---- SELECTION
My kids were prodigious overachievers all the way through high school, and I’ve always been very proud of them. However, there’s a different kind of feeling you get if one of your children follows in your own footsteps, accomplishing something you also were motivated to achieve. I studied electrical engineering in college because I wanted to design computers. I had been fascinated by the potential of programmable systems from an early age, and I worked hard to hone my skills and to build expertise in the challenging discipline. In the course of my schooling, I learned that most computers follow the same basic architecture, and that the process of computer system design is usually a series of decisions about which particular components – processors, peripherals, memory, bus structure - best fit the requirements of your project.

Last week, my daughter finished the design of her first computer system. She selected a processor with enough performance, but kept the cost and power consumption in check. She struggled for awhile over bus speeds and RAM configuration, finally choosing a setup with more memory than she thought she needed operating at a frighteningly fast clock rate. She fiddled with a few power options before selecting a scheme that seemed adequate, then began choosing peripherals that were specific to her intended applications. Her O/S decision had already been made except for a few details, and most of the applications software that would be running on the system had already been designed in advance.

She is now done with her design process and is in that anxious and uncomfortable waiting process, hoping everything is goes as she expects during manufacturing. I can sympathize with that feeling. Perhaps most of us in engineering have been there ourselves.

I was struck by how simple and straightforward the process was compared to what I would have gone through trying to produce a comparable system in my day, and I realized that the combination of her chosen platform design tool and a wealth of pre-verified modules connected over standard interfaces had truly delivered her to the promised land of platform design based in IP assembly. Many have said that platform design tools are little more than demo-ware, and that design by IP assembly will never allow the masses to design complex computing systems with a few mouse clicks without ever writing a line of HDL.

My daughter is about to prove them wrong.

When her new laptop arrives from dell.com, she will have shown that a 16-year-old theater major with very little computer design knowledge can navigate a complex set of design tradeoffs, creating a customized computing platform tuned for a specific set of requirements and trading off parameters like cost, power, performance, feature set, and software. Her system design will have been completed in less than a day, and her system will be back from manufacturing in less than two weeks. Let the naysayers behold!
--------
---- INFORMATION SHOWN
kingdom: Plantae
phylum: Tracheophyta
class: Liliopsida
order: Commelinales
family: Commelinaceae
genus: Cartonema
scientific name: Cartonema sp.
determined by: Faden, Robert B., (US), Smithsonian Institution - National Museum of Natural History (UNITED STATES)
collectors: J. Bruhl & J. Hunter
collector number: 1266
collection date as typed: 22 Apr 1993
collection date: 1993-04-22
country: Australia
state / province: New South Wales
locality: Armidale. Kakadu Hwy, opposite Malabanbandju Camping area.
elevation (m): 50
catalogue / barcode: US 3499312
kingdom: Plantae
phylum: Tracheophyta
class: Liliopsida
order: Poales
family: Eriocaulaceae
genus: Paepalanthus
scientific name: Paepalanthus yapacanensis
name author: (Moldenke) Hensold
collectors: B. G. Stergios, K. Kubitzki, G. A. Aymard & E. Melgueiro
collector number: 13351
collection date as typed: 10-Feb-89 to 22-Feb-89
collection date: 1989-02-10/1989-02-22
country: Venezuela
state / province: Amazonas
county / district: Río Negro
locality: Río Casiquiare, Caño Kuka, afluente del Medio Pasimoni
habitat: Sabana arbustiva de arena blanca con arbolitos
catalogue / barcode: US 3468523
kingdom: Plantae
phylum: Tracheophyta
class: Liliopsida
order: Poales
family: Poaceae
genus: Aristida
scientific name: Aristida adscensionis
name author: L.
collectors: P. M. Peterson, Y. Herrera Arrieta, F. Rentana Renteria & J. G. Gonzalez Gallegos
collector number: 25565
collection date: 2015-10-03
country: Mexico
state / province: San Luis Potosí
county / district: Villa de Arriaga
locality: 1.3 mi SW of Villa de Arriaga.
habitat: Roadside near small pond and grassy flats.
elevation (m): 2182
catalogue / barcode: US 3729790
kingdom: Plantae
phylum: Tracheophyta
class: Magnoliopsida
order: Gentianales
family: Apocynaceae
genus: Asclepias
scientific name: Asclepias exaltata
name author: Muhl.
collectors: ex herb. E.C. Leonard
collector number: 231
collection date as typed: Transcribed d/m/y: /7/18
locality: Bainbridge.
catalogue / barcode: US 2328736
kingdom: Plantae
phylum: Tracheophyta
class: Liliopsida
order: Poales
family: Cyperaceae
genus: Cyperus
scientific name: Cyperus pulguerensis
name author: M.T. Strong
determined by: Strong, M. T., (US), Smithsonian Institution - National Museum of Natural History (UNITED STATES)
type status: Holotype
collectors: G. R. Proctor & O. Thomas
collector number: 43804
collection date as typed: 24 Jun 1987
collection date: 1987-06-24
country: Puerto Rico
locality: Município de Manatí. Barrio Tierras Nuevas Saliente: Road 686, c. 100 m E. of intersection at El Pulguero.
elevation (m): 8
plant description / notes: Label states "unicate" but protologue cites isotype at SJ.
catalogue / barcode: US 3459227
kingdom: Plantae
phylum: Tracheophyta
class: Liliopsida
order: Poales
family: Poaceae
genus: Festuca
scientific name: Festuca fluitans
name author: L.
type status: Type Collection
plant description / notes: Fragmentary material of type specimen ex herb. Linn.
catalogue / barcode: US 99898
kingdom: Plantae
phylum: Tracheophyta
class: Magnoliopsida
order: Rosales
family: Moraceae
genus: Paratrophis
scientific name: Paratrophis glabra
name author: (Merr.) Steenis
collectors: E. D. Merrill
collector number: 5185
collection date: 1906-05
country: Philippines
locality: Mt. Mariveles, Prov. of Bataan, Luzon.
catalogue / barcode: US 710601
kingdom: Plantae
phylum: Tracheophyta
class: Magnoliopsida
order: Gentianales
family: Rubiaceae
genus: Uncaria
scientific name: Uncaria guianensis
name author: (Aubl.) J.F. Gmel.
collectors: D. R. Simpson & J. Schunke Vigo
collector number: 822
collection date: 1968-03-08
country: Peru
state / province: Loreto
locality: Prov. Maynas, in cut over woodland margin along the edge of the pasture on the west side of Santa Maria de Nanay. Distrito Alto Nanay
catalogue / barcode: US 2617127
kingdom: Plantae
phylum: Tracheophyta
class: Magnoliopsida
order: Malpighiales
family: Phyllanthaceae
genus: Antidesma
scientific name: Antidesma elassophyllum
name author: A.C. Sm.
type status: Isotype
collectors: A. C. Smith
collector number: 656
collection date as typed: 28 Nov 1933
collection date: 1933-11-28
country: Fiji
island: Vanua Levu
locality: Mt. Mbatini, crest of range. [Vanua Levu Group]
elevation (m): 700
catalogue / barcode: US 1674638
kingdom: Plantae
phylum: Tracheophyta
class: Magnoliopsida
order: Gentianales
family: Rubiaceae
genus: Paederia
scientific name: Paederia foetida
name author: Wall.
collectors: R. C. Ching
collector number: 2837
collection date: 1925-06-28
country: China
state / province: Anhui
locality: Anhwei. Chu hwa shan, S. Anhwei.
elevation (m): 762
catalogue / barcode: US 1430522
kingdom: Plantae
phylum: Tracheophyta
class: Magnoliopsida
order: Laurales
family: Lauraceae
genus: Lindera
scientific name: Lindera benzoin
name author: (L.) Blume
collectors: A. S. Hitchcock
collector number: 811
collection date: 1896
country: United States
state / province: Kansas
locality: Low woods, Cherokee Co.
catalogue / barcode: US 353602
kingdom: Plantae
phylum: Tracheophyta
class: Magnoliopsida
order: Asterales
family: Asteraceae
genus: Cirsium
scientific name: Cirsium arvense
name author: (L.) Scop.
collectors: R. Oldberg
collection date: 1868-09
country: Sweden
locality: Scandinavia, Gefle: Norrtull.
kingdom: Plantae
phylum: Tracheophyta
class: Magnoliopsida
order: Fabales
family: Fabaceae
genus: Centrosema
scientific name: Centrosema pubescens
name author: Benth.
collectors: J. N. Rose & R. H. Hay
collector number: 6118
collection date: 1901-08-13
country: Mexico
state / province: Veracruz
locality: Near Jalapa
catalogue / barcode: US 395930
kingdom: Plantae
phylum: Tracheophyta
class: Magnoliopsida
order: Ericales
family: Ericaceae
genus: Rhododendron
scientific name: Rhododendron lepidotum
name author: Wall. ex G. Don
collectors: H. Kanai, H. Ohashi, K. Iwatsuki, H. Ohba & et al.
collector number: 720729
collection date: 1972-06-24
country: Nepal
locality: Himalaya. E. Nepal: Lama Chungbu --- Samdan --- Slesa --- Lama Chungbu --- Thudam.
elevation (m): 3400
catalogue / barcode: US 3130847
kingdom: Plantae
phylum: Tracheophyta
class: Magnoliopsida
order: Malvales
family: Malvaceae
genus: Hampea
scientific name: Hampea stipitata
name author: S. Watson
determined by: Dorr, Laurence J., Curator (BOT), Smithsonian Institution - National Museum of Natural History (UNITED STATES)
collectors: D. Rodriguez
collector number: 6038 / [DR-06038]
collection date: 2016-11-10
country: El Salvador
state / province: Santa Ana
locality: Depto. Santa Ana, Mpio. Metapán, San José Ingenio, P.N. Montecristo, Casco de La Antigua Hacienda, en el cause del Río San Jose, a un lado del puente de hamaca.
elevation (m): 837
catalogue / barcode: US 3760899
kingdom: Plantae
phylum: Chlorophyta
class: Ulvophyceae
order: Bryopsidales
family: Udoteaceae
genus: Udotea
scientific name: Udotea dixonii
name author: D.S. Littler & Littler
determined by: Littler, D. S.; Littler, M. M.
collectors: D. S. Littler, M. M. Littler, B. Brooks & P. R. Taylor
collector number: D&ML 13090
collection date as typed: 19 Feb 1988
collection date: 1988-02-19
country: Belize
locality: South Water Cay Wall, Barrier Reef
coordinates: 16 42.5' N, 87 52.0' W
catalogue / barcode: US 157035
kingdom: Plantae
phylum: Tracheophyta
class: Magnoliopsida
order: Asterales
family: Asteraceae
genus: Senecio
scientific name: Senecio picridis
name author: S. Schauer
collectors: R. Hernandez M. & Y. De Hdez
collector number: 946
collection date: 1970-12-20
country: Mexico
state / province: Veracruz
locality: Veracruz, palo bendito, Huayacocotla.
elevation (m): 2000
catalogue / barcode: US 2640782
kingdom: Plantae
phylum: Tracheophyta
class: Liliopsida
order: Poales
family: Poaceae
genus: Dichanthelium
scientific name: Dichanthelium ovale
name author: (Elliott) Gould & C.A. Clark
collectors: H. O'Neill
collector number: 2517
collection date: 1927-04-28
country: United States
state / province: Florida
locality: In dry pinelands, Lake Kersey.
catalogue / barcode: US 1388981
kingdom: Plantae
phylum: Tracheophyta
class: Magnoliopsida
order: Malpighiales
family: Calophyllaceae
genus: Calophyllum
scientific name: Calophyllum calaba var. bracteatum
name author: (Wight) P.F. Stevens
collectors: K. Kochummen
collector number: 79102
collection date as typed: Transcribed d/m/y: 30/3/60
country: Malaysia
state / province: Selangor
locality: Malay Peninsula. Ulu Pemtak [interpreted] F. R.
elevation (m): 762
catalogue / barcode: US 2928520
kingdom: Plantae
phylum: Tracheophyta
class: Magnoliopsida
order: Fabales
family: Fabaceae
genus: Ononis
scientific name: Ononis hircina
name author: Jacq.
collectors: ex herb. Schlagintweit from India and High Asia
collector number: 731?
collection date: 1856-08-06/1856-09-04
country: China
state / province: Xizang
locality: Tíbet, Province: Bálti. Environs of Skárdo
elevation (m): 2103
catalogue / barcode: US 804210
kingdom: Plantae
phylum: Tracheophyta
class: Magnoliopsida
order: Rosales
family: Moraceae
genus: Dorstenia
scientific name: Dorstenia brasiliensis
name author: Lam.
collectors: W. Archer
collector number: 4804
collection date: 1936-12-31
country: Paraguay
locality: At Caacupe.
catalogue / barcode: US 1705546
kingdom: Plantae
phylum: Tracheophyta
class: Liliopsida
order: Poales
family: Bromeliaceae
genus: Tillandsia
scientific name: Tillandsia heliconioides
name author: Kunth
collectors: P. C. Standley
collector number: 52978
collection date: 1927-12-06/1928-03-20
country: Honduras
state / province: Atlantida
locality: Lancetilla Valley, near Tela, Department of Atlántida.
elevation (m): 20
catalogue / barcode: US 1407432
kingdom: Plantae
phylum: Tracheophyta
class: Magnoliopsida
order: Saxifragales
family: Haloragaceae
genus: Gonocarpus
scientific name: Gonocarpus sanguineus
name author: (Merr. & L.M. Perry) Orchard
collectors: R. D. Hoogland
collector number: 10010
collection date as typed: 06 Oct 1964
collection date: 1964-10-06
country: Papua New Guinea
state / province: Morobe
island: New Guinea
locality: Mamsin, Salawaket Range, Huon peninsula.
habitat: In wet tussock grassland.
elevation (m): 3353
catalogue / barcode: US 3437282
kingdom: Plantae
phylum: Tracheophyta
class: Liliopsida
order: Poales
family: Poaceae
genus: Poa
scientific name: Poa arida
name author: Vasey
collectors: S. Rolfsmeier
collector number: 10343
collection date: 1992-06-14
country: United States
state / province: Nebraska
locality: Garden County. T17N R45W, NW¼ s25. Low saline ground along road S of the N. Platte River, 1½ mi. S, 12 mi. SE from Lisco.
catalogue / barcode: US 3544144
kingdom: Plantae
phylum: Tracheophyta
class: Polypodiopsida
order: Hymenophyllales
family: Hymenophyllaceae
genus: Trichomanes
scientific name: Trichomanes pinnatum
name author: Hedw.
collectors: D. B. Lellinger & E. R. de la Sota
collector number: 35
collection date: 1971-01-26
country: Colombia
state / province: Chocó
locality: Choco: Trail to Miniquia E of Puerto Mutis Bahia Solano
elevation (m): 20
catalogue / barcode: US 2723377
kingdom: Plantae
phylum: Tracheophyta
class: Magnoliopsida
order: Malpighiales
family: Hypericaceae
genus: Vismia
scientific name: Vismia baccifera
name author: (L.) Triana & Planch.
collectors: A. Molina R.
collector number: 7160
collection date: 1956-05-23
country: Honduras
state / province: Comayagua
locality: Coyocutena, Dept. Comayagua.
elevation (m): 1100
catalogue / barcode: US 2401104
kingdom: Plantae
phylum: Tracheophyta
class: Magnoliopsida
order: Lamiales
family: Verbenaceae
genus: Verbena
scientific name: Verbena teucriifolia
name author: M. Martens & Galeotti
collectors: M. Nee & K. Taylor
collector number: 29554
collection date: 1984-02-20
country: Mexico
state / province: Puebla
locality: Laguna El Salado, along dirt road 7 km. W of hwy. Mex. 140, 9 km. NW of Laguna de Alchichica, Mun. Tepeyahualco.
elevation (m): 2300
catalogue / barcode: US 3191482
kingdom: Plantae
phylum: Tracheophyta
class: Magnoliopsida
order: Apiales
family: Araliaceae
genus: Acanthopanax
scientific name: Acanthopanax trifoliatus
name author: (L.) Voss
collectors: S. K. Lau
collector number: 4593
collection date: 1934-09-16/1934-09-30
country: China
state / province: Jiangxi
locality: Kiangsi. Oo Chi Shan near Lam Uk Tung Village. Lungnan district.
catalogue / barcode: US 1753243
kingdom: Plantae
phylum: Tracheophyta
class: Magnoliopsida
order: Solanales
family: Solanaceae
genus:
--------
EXERCISE DIRECTIONS: Rewrite the passage about the daughter's laptop from "She is now done" up to and including "been there ourselves.", putting "nervous" in place of "anxious". These items have no connection to the passage about the daughter's laptop.

RESULT FOR THIS EXERCISE:
She is now done with her design process and is in that nervous and uncomfortable waiting process, hoping everything is goes as she expects during manufacturing. I can sympathize with that feeling. Perhaps most of us in engineering have been there ourselves.